» **TASKS FOR THIS EXERCISE**
a. What is the title of the book by David DeLong cited in the knowledge management excerpt?
b. Please pick up the knowledge management excerpt after its final sentence and write a continuation of it.

» **DOCUMENT EXCERPT**

══════

An emerging academic discipline and management process that addresses how people, workgroups, and organizations use knowledge principles, processes, technologies, and training to leverage intellectual capital by increasing knowledge flow, organizational learning, innovation, and performance 

Knowledge management caters to the critical issues of organizational adaptation, survival, and competence in the face of increasingly discontinuous environmental change. 

 

“Today’s KM processes are contingency planning for tomorrow’s decisions.”    
 - Alex Bennet, Chief Information Officer for Enterprise Integration for the Department of Navy

KM IN AN ORGANIZATION

KM in a organization is concerned with strategy, processes and technologies to acquire, store, share and secure organizational understanding, insights and core distinctions.

Knowledge management gives priority to the way in which people construct and use knowledge.

Managing knowledge consists of deciding with whom to share, what is to be shared, how it is to be shared, and ultimately sharing and using it.

KNOWLEDGE MANAGEMENT vs. INFORMATION MANAGEMENT

We can quibble endlessly over what makes "information" different from "knowledge," but the important point is that we should always be trying to add value to what we have by turning data into information and information into knowledge

Managing knowledge is ultimately everyone's job. Virtually every industry today is becoming knowledge-intensive. What your organization knows is clearly one of its only sustainable competitive advantages. 

THE DISTINCTION BETWEEN KNOWLEDGE & INFORMATION MANAGEMENT 

Working with objects (data or information) is Information Management and working with people is Knowledge Management.

SOME COMMON KM ISSUES:

 

THE BRAIN DRAIN - LOSS OF INSTITUTIONAL KNOWLEDGE

Do you remember this ?

NEWS FLASH! NASA LOSES PLANS TO SATURN 5 ROCKET

The knowledge drain from the boomer retirement wave already has had some far-reaching consequences. As author David DeLong reports in his book, Lost Knowledge: Confronting the Threat of an Aging Workforce (Oxford Univ. Press, 2004), NASA lost the plans for the Saturn 5 rocket, which was used to launch the lunar landing craft.  No one knows where the plans are. DeLong writes:

In an era of cost-cutting and downsizing, the engineers who designed the huge Saturn 5 rocket ... were encouraged to take early retirement from the space program. With them went years of experience and expertise about the design trade-offs that had been made in building the Saturn rockets.  Also lost were what appear to be the last set of critical blueprints for the Saturn booster, which was the only rocket ever built with enough thrust to launch a manned lunar payload.

══════

» **DATASET SECTION**
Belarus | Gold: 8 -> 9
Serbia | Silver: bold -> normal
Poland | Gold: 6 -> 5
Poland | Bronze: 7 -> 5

══════

» **EXPECTED RESPONSES**
a. Lost Knowledge: Confronting the Threat of an Aging Workforce

b.
BUSINESS RESPONSE TO THE BRAIN DRAIN

An article in Management Issues – September 2007 stated that research by online recruiter Monster suggests that a mere one in five American companies have a formal strategy in place to capture critical knowledge and experience from older employees approaching retirement and transfer this knowledge to newer employees.  To make matters worse, only 12 percent of human resource managers said that knowledge retention was seen as high priority within their organizations - despite the fact that a third of them acknowledge that 20 per cent or more of their workforce will be eligible for retirement over the next few years. 

The study suggests that while HR managers may recognize the looming issue of losing institutional knowledge due to retirement, many face barriers to establishing strategies and tactics that could help to pre-empt the problem.  The article further stated that concrete steps organizations can take to help mitigate the affects of brain drain include appointing a Chief Knowledge Officer responsible for organizational knowledge.  

 

DO SIMULAR ISSUES EXIST IN YOUR ORGANIZATION?  IF SO, YOU SHOULD PUT THE "X-FACTOR" TO WORK FOR YOU.  YOU MAY CONSIDER . . .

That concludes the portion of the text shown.